◆ Stored dataset items:
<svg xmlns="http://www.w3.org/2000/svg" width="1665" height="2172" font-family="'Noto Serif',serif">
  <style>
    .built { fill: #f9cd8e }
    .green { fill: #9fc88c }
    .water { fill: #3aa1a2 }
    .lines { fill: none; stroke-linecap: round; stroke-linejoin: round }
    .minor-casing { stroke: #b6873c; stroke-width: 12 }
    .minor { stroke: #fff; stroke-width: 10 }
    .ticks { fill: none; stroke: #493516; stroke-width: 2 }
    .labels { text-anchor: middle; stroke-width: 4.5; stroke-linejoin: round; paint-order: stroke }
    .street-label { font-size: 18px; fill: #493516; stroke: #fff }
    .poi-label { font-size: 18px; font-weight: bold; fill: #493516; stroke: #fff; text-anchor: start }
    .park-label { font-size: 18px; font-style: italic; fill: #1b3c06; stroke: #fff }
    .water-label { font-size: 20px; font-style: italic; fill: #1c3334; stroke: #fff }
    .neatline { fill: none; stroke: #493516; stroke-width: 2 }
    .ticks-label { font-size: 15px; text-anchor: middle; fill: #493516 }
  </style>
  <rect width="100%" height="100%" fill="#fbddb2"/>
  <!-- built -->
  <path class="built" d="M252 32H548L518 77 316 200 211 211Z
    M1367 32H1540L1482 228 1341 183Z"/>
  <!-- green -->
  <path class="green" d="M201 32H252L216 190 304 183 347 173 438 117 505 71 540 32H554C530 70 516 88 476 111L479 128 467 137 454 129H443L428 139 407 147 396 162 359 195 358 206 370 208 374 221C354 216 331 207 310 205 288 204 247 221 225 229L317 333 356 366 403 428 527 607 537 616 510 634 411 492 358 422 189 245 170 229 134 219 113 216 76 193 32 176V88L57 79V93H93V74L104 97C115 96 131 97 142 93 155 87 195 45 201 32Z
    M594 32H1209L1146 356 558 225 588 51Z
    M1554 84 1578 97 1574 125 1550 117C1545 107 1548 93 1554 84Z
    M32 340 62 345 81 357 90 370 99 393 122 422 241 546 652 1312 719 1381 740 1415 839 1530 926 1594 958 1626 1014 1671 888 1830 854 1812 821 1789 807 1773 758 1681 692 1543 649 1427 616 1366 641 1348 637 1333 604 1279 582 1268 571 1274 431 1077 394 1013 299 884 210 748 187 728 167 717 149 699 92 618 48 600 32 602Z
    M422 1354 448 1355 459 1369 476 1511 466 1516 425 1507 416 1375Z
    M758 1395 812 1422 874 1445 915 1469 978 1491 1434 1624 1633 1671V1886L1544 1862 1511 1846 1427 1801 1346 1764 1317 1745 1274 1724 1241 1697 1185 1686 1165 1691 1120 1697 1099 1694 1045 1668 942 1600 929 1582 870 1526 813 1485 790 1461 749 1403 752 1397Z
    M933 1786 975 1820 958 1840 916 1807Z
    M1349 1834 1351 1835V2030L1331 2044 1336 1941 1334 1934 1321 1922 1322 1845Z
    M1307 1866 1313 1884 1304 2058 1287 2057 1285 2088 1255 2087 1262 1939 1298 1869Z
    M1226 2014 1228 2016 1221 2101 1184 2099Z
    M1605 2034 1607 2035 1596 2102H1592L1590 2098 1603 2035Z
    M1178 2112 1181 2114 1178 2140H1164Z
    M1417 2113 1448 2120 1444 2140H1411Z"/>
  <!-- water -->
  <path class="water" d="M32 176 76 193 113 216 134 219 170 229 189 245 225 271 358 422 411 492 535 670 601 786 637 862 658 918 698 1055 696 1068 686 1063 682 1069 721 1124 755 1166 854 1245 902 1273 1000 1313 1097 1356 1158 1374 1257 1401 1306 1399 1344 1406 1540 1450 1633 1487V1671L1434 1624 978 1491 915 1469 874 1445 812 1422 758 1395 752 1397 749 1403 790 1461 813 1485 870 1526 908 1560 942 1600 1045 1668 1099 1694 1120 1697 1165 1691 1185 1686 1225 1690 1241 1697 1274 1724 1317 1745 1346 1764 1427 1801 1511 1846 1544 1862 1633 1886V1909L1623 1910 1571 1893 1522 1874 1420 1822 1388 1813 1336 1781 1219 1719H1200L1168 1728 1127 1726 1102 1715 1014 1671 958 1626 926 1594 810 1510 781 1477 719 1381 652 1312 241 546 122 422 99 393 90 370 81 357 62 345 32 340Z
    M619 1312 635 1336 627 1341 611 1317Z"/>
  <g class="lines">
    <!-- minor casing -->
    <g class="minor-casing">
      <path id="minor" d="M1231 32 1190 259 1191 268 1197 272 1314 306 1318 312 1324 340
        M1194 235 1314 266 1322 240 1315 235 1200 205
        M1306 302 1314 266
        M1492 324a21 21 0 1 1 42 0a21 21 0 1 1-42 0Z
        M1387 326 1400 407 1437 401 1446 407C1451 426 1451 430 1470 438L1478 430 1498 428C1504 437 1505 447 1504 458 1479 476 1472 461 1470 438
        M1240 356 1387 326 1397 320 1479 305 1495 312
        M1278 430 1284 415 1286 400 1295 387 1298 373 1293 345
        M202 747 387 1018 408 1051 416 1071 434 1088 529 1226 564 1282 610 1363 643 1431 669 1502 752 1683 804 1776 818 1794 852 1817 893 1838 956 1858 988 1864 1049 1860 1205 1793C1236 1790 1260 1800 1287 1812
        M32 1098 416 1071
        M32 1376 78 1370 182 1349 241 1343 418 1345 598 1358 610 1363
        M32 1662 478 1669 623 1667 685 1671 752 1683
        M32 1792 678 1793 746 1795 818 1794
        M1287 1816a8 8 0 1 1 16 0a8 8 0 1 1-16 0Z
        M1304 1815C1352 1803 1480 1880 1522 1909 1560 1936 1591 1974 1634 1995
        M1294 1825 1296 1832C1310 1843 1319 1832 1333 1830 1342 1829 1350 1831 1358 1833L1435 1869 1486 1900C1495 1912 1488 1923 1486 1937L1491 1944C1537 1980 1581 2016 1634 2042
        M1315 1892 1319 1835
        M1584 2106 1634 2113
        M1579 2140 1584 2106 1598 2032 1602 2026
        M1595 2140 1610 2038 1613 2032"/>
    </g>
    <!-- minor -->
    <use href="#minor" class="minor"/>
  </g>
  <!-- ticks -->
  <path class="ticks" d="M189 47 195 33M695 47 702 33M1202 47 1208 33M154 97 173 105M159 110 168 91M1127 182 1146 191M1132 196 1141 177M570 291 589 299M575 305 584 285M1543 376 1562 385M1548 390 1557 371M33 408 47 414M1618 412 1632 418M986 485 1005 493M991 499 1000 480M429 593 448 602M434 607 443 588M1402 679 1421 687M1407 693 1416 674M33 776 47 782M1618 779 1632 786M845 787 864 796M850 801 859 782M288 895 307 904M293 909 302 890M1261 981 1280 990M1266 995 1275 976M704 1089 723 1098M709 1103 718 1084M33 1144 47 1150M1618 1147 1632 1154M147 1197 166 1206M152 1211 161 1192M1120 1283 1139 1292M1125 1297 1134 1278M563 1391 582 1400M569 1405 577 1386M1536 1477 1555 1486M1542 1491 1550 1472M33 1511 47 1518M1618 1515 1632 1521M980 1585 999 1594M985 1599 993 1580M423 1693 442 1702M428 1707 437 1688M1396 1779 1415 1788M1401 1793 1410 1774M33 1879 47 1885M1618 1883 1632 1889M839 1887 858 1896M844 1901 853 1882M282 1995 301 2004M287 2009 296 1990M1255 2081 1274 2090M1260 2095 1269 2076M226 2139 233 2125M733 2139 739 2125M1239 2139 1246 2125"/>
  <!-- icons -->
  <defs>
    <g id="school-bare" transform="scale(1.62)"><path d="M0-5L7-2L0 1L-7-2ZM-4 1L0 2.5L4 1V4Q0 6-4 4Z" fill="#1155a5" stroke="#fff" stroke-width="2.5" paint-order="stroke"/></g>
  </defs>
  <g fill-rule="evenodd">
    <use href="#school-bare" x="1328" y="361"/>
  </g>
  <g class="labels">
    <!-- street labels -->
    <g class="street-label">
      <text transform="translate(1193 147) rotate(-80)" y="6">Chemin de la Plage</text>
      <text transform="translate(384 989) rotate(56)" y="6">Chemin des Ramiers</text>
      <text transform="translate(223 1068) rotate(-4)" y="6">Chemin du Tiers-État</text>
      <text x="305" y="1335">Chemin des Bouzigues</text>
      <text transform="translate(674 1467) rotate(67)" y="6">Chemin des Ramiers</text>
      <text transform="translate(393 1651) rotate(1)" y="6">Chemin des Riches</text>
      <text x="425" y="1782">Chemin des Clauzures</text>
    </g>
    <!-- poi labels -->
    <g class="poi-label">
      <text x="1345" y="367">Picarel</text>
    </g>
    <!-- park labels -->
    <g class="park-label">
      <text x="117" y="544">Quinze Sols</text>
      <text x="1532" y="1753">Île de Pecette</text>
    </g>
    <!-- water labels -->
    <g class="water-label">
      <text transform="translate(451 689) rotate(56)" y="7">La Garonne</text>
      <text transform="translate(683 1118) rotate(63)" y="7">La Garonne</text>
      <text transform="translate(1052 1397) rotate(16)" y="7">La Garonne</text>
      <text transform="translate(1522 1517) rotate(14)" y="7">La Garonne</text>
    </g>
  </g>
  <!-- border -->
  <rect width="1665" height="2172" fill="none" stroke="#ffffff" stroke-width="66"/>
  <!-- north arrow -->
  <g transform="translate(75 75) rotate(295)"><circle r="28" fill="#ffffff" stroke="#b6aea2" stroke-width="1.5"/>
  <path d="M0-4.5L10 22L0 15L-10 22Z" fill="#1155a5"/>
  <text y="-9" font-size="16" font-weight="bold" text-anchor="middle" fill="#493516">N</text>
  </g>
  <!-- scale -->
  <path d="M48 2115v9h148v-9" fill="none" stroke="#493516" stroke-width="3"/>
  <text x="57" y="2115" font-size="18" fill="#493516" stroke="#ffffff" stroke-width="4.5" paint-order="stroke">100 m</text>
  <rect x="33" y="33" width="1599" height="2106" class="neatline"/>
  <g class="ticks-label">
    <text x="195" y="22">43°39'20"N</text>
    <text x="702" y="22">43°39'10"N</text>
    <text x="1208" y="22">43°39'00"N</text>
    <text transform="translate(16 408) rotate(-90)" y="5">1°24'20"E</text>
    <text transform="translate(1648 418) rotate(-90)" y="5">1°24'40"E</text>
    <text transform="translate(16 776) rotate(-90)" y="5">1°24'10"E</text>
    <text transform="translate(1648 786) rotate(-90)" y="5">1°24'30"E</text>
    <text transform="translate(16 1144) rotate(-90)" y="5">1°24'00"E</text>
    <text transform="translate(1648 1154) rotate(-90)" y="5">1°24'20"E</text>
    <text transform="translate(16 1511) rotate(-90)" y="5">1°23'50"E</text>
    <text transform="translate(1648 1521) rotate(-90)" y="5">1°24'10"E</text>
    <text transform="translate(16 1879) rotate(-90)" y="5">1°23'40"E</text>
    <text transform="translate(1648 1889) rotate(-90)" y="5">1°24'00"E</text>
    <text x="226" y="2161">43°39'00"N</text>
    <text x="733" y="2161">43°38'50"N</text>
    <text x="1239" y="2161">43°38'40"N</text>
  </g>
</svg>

◆ REQUIREMENT:
For each line of the data that includes the word "lines", return a copy of it.

◆ OUTPUT FOR THIS TASK:
    .lines { fill: none; stroke-linecap: round; stroke-linejoin: round }
  <g class="lines">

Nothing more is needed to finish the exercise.